### How to complete this task
All lines of the records below that contain the word "auftreten" must be listed.

┌──

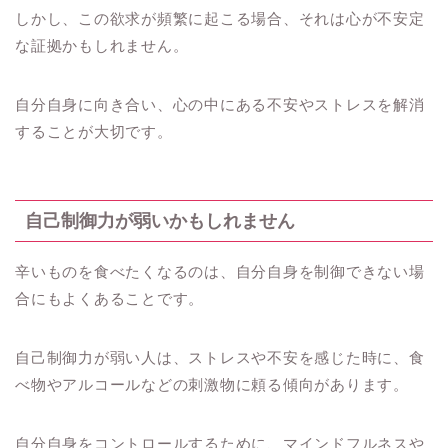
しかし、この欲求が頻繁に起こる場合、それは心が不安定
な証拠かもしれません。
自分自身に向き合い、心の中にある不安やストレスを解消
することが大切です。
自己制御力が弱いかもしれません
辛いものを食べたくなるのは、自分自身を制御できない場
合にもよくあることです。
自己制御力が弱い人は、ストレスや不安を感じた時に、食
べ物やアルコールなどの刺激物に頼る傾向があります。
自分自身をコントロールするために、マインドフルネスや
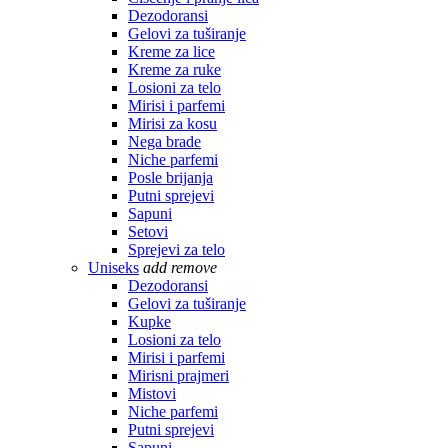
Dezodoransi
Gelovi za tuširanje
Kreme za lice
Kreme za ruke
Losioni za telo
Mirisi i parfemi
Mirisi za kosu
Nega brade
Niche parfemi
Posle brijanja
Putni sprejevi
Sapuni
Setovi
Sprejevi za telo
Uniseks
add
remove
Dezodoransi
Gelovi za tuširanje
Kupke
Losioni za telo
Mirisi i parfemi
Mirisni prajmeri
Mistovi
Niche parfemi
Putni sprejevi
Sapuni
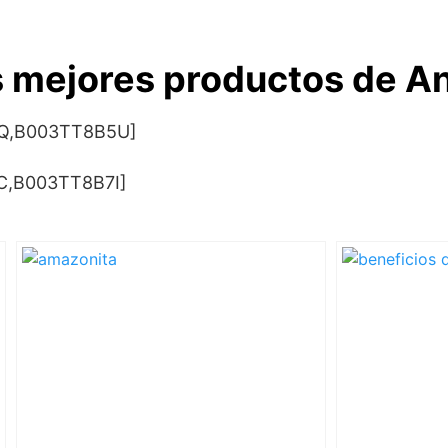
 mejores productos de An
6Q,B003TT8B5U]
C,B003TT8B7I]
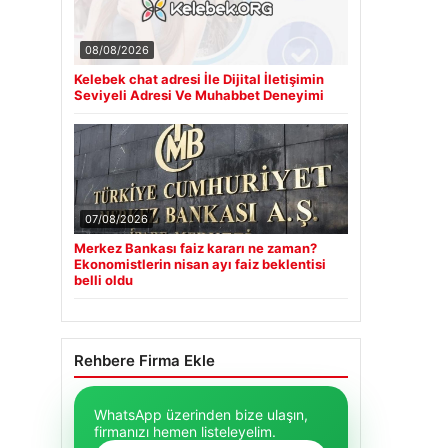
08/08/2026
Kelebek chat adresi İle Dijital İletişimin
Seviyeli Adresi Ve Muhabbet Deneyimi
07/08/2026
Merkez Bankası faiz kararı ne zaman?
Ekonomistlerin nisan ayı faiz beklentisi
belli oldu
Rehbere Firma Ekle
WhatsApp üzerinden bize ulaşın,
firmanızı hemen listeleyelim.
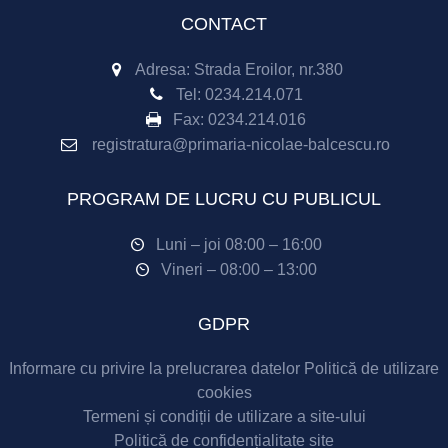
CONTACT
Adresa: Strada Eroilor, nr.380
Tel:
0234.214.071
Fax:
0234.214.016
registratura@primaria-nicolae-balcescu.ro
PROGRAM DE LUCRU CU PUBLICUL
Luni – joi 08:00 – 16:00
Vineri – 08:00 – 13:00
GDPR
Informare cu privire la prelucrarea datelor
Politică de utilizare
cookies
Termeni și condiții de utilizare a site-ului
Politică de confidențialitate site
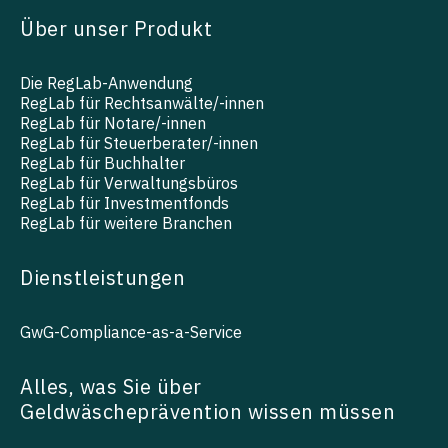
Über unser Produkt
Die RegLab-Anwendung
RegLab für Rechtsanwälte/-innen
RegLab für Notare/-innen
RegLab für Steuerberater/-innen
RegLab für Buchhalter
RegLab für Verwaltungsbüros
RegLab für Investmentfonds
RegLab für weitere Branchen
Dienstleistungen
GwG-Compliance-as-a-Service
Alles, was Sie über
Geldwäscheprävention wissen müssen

└──
┌──

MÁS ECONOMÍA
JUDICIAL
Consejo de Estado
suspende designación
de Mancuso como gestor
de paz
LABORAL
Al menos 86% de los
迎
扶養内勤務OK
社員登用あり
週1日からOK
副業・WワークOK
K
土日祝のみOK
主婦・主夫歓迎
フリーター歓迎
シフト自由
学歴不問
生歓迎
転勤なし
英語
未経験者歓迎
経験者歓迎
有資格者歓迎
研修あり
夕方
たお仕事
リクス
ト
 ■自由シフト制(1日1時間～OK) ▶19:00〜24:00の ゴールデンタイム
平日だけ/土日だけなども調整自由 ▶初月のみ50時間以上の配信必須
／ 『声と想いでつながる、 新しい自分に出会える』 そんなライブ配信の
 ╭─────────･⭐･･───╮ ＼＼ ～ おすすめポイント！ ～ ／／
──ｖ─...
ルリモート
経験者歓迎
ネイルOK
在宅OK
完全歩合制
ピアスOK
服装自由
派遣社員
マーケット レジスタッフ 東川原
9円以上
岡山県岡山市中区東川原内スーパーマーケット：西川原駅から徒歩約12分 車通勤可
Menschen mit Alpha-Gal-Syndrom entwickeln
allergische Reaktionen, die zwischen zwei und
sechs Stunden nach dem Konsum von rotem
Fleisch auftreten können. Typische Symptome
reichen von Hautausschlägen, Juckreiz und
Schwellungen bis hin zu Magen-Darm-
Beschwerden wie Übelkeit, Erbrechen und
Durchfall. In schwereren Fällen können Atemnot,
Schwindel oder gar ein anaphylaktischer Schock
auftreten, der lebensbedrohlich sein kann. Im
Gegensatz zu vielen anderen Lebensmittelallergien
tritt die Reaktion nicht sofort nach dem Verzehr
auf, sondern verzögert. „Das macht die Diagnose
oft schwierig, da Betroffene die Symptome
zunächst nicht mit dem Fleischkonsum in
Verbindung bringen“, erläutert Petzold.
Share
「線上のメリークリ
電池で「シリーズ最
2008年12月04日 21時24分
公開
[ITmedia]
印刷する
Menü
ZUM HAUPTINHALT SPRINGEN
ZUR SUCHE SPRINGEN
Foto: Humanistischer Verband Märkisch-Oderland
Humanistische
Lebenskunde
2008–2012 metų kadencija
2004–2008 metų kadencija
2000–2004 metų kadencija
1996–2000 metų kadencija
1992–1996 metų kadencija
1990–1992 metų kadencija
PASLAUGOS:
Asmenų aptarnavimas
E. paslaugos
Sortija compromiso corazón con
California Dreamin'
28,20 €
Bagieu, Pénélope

└──

### Exercise response
Fleisch auftreten können. Typische Symptome
auftreten, der lebensbedrohlich sein kann. Im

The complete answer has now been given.